Adversarial Perturbations Formalization
Initially, an attacker can finetune a pre-trained model on publicly available multi-document datasets and generate summaries. This step is crucial for identifying the model’s susceptibility to lead and document ordering biases. By analyzing these summaries and comparing them with sections of original documents using cosine similarity, attackers can confirm the presence of lead bias. Upon confirming these biases, attackers can extract initial sentences of the initial documents to apply perturbations.
Adversarial Perturbations Formalization
For a set of documents { D1, D2, ..., Dk }, where each Di consists of sentences {si1, si2, ..., sin }, we specifically target the lead sentences of the first document, Dlead = {s11, s12, ..., s1m }, with m being a small number, such as 2 or 3. This targeted approach stems from the hypothesis that alterations in the lead sentences of the first document can disproportionately influence the overall summary.
Identification of important tokens:
In character and word level, we employ TF-IDF to determine the important words within Dlead. Instead of applying adversarial perturbations to all the important words in the set, we match the words present in sentences of summary and filter them to apply perturbations. This set of selected words is denoted as Wimp. Our adversarial strategy involves applying a perturbation function p to Wimp. This function p(w) is designed to apply perturbations across characters and words in the set of Wimp, encompassing insertions, deletions, or homoglyph, synonym replacements while adhering to the constraint of minimal perturbation. At the sentence level, p(w) is designed to apply perturbations across Dlead, encompassing replacement with paraphrases and homoglyphs and re-ordering. At the document level p(w) is designed to apply perturbations across D1 by changing the document’s location from top to bottom. The application of p(w) to Dlead results in a perturbed version, D ′ lead.

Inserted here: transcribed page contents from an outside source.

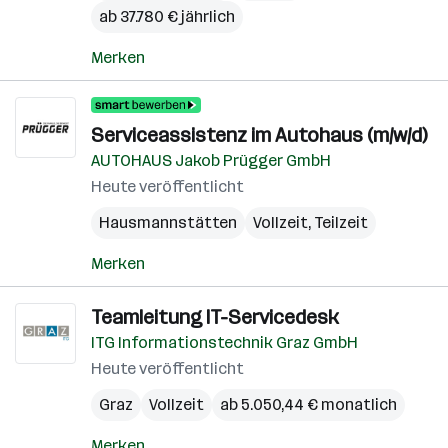
ab 37.780 € jährlich
Merken
Serviceassistenz im Autohaus (m/w/d)
AUTOHAUS Jakob Prügger GmbH
Heute veröffentlicht
Hausmannstätten
Vollzeit, Teilzeit
Merken
Teamleitung IT-Servicedesk
ITG Informationstechnik Graz GmbH
Heute veröffentlicht
Graz
Vollzeit
ab 5.050,44 € monatlich
Merken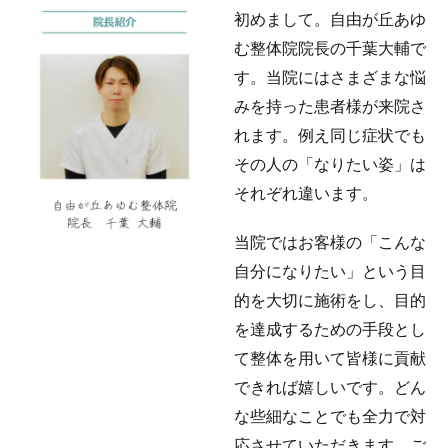
初めまして。自由が丘あゆ
む整体院院長の千葉大輔で
す。当院にはさまざまな悩
みを持った患者様が来院さ
れます。例え同じ症状でも
その人の「なりたい姿」は
それぞれ違います。
当院ではお客様の「こんな
自分になりたい」という目
的を大切に施術をし、目的
を達成するための手段とし
て整体を用いて皆様に貢献
できれば嬉しいです。どん
な些細なことでも全力で対
応させていただきます。ご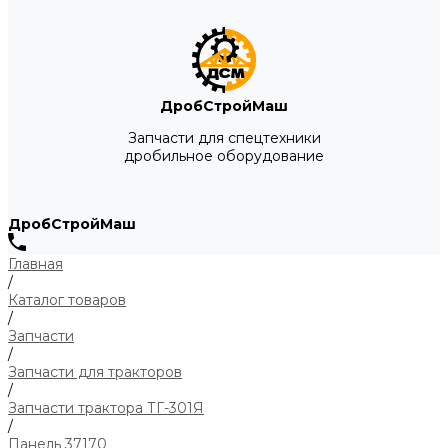
ДробСтройМаш
Запчасти для спецтехники
дробильное оборудование
ДробСтройМаш
Главная
/
Каталог товаров
/
Запчасти
/
Запчасти для тракторов
/
Запчасти трактора ТГ-301Я
/
Панель 37170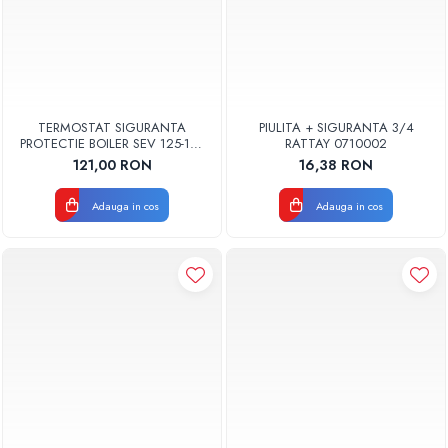
TERMOSTAT SIGURANTA
PIULITA + SIGURANTA 3/4
PROTECTIE BOILER SEV 125-150
RATTAY 0710002
ISEA 46301060 ORIGINAL
121,00 RON
16,38 RON
FERROLI
Adauga in cos
Adauga in cos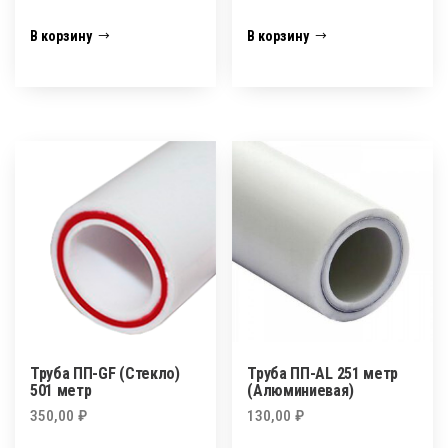
В корзину
В корзину
Труба ПП-GF (Стекло)
Труба ПП-AL 251 метр
501 метр
(Алюминиевая)
350,00
₽
130,00
₽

Influence Functions for Data Poisoning
We have provide a novel attack strategy where attackers can employ influence functions to systematically target and modify training data, aiming to manipulate the behavior of text summarization models.

Illustration of poisoning attack using influence functions
Initual setup
Initially, an attacker can have access to a benign training dataset, a testing dataset, and a pre-trained LLM, which is publicly available. The pre-trained LLM can be finetuned using this benign 360 dataset and run on the test set to observe its original summarization behavior.

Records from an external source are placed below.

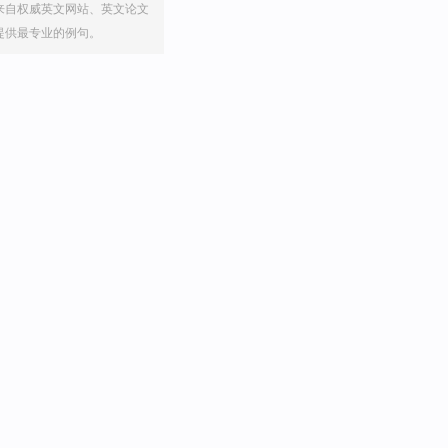
来自权威英文网站、英文论文
提供最专业的例句。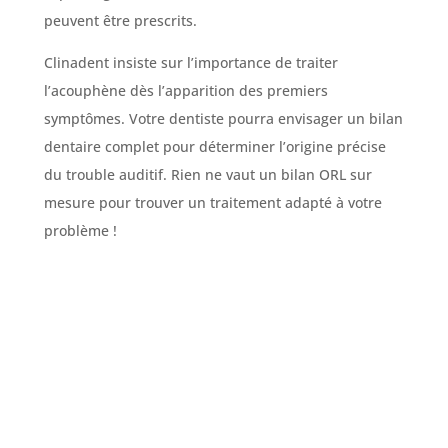
peuvent être prescrits.
Clinadent insiste sur l’importance de traiter
l’acouphène dès l’apparition des premiers
symptômes. Votre dentiste pourra envisager un bilan
dentaire complet pour déterminer l’origine précise
du trouble auditif. Rien ne vaut un bilan ORL sur
mesure pour trouver un traitement adapté à votre
problème !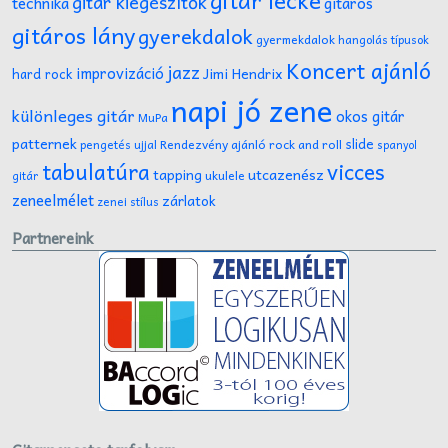
gitár lecke
gitár kiegészítők
technika
gitáros
gitáros lány
gyerekdalok
gyermekdalok
hangolás típusok
Koncert ajánló
jazz
improvizáció
Jimi Hendrix
hard rock
napi jó zene
különleges gitár
okos gitár
MuPa
patternek
slide
Rendezvény ajánló
rock and roll
pengetés ujjal
spanyol
tabulatúra
vicces
tapping
utcazenész
ukulele
gitár
zeneelmélet
zárlatok
zenei stílus
Partnereink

Utilization of Influence Functions
To poison a small sample of the training dataset, we utilize the concept of Influence Functions, which quantify the impact of training data points on the model’s predictions.
Generation of poisoned data
For each identified influential sample, we apply the dirty label attack and alter the summaries by creating a contrastive version or toxic version.
Model retraining
The model can then be finetuned by an attacker on the poisoned dataset, updating its parameters to adapt to the characteristics embedded within the poisoned dataset.
Datasets
- Multi-News dataset: This dataset consists of 44,972 training document 401 clusters, which includes news articles and human written summaries of these articles from the site newser.com.
- Multi-XScience dataset: a large-scale multi-document summarization dataset created from scientific articles. Multi-XScience introduces a challenging multi-document summarization task: writing the related-work section of a paper based on its abstract and the articles it references.